§ WHAT THE EXERCISE ASKS:
Recast every line of the records below as a Markdown table with the columns Row and Line, numbering each row and skipping blank lines. Leave the pictures out.

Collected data
>> Begin

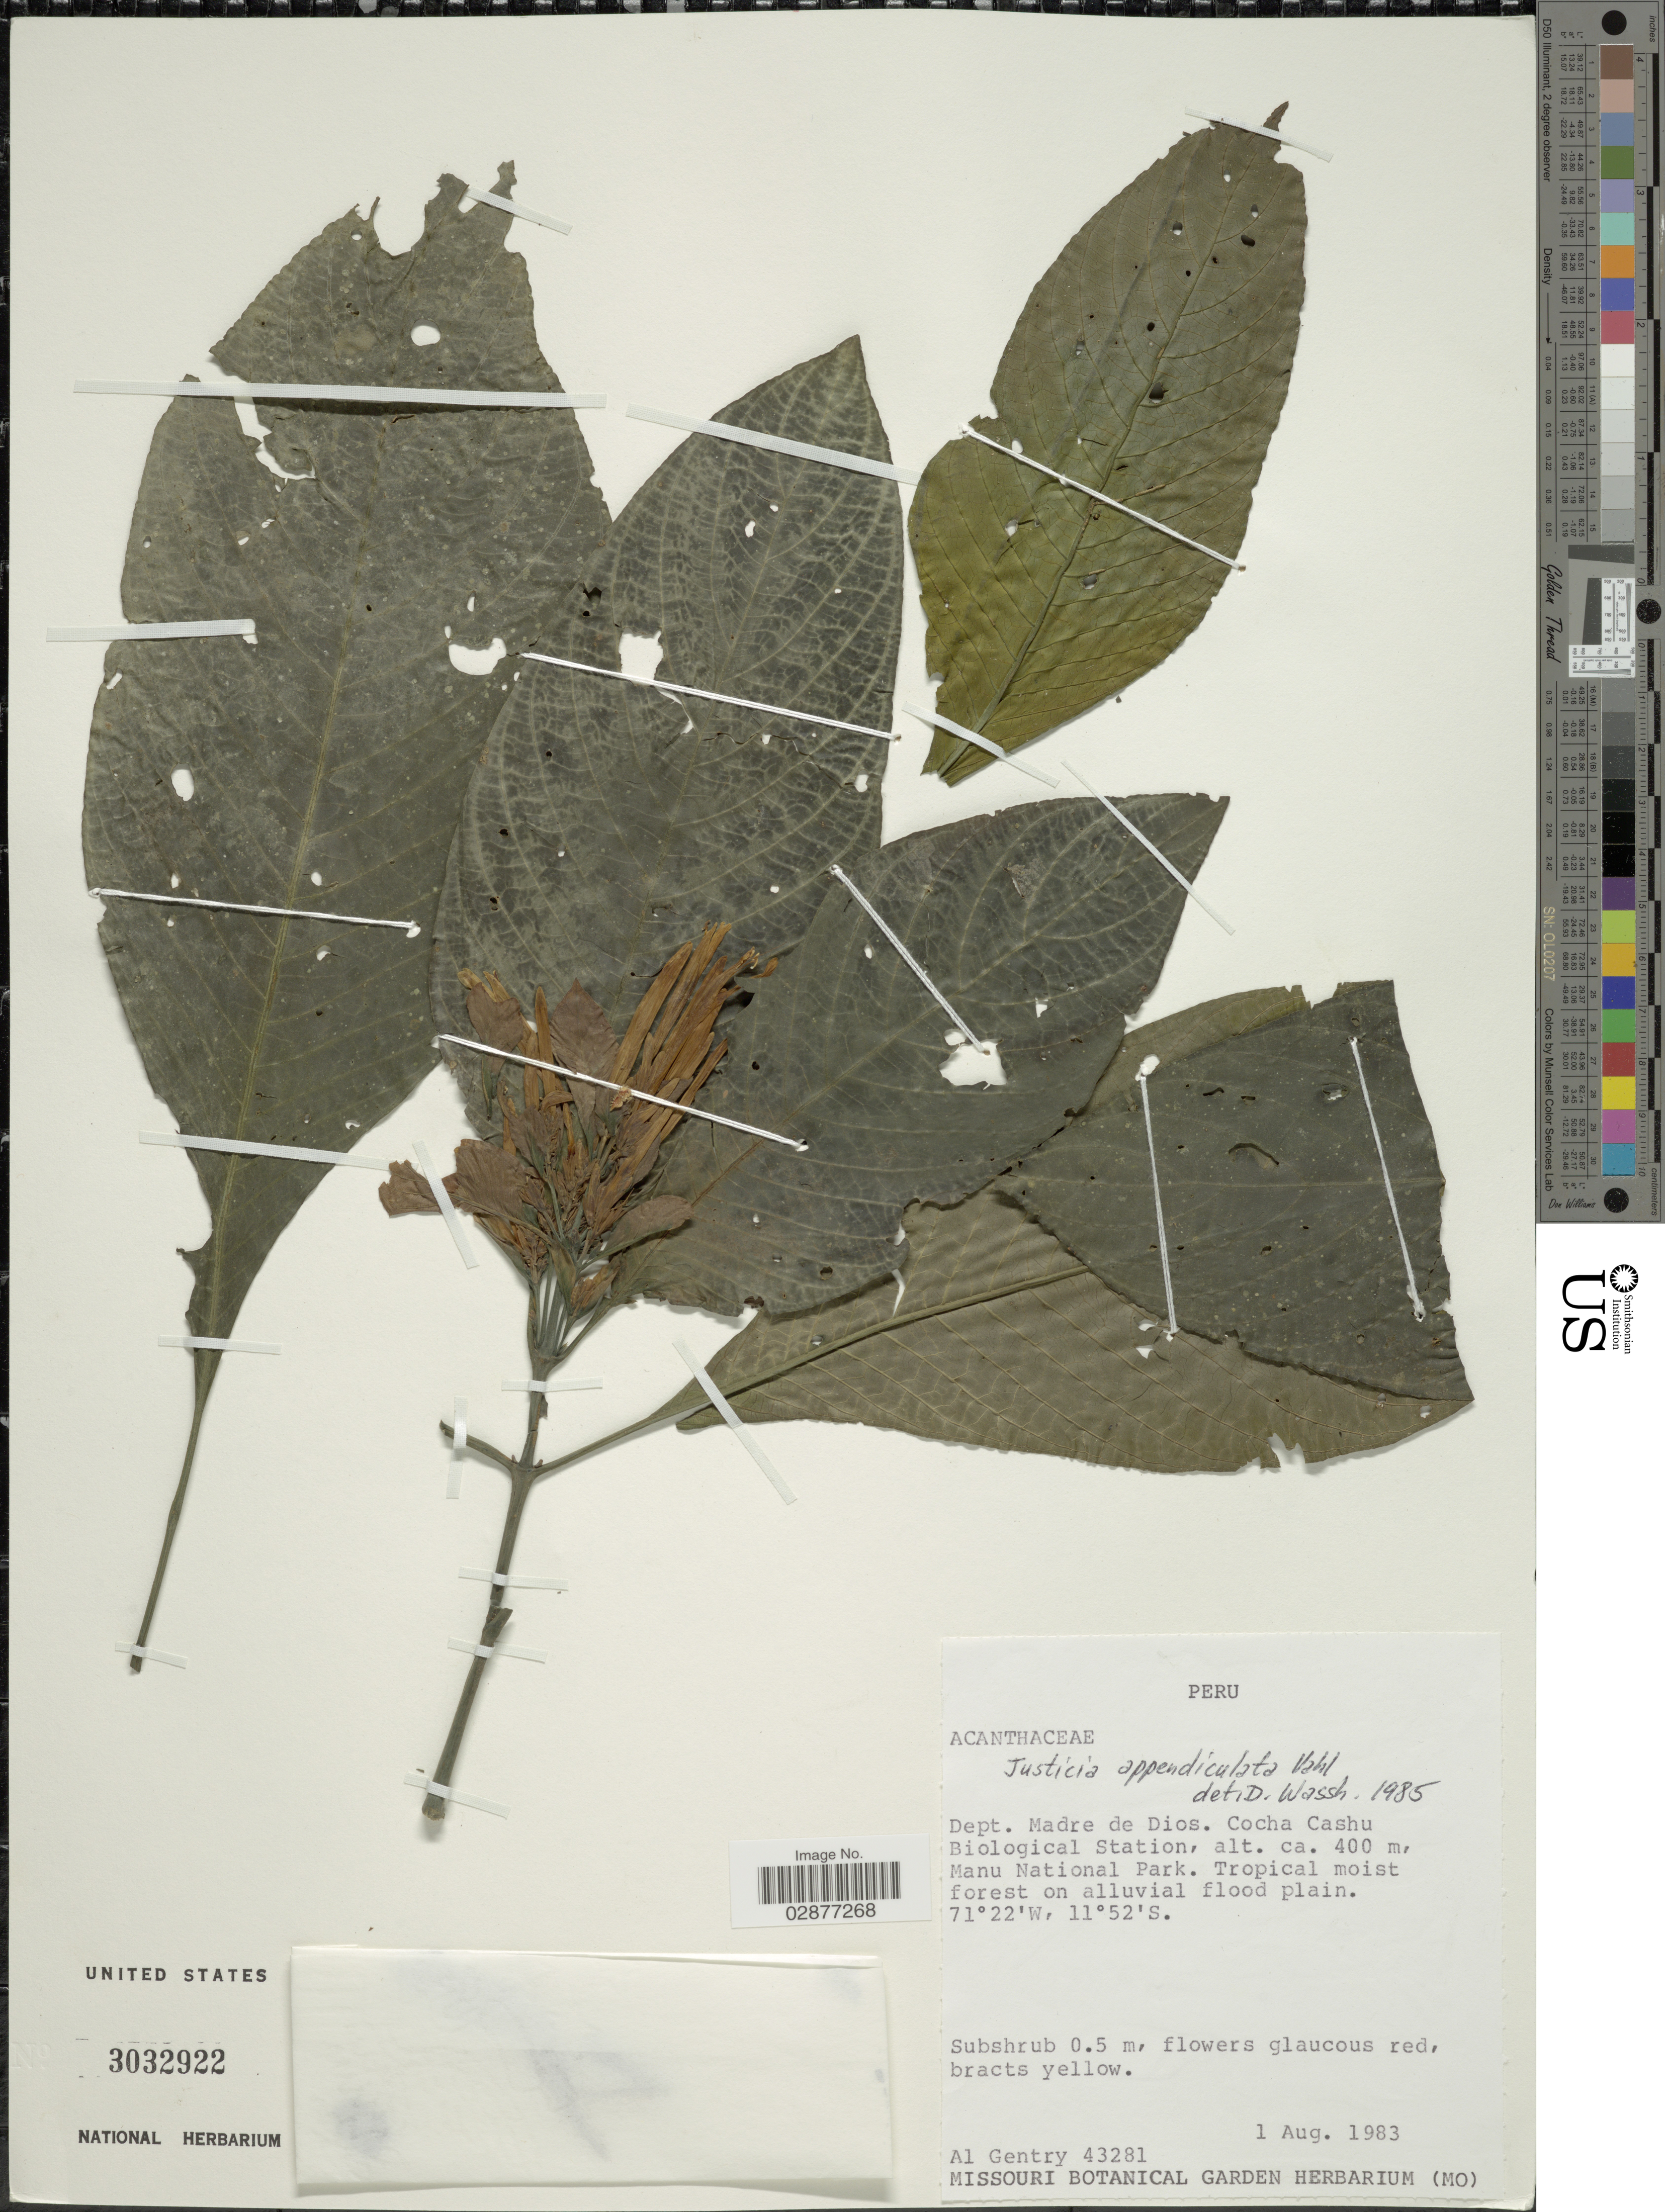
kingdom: Plantae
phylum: Tracheophyta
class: Magnoliopsida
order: Lamiales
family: Acanthaceae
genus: Justicia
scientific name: Justicia appendiculata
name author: (Ruiz & Pav.) Vahl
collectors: A. H. Gentry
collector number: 43281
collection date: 1983-08-01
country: Peru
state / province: Madre de Dios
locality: Dept. Madre de Dios. Cocha Cashu Biological Station. Manu National Park.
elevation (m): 400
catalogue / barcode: US 3032922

>> End

§ THE RESPONSE:
| Row | Line |
|---|---|
| 1 | kingdom: Plantae |
| 2 | phylum: Tracheophyta |
| 3 | class: Magnoliopsida |
| 4 | order: Lamiales |
| 5 | family: Acanthaceae |
| 6 | genus: Justicia |
| 7 | scientific name: Justicia appendiculata |
| 8 | name author: (Ruiz & Pav.) Vahl |
| 9 | collectors: A. H. Gentry |
| 10 | collector number: 43281 |
| 11 | collection date: 1983-08-01 |
| 12 | country: Peru |
| 13 | state / province: Madre de Dios |
| 14 | locality: Dept. Madre de Dios. Cocha Cashu Biological Station. Manu National Park. |
| 15 | elevation (m): 400 |
| 16 | catalogue / barcode: US 3032922 |